§ **Task description**: What lines of the data below hold the string "Table"? Copy each one out.

§ **Provided information**:
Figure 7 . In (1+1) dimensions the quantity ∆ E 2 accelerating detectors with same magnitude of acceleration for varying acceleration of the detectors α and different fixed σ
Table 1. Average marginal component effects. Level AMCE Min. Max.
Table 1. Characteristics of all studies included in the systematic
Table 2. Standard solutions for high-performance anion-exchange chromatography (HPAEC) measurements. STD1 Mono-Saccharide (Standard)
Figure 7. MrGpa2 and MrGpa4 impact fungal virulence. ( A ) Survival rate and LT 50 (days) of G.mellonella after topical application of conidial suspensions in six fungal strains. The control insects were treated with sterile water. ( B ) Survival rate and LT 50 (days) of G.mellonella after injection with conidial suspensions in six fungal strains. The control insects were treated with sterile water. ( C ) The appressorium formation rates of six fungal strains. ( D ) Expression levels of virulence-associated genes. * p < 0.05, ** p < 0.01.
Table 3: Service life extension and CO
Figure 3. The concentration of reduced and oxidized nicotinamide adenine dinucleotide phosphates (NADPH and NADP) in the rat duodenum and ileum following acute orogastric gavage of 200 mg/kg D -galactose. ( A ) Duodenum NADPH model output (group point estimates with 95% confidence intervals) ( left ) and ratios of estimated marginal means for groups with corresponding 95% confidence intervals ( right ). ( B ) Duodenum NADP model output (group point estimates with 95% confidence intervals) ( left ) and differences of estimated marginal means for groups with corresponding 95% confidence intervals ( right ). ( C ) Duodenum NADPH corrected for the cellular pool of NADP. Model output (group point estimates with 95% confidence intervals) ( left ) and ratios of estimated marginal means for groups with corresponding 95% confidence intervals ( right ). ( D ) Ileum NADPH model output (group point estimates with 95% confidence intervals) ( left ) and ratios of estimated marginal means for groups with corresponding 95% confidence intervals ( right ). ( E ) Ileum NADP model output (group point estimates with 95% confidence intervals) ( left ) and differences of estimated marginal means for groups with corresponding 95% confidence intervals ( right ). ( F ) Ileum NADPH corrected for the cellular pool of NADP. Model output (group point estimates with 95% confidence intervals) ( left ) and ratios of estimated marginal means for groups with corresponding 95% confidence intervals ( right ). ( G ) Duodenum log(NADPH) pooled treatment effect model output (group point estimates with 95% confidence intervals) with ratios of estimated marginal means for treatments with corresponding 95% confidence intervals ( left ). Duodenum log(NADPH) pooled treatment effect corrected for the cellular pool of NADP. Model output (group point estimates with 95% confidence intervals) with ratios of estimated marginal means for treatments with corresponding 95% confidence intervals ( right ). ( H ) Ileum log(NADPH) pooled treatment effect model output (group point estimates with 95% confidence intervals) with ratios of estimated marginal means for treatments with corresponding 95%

§ **Task answer**:
Table 1. Average marginal component effects. Level AMCE Min. Max.
Table 1. Characteristics of all studies included in the systematic
Table 2. Standard solutions for high-performance anion-exchange chromatography (HPAEC) measurements. STD1 Mono-Saccharide (Standard)
Table 3: Service life extension and CO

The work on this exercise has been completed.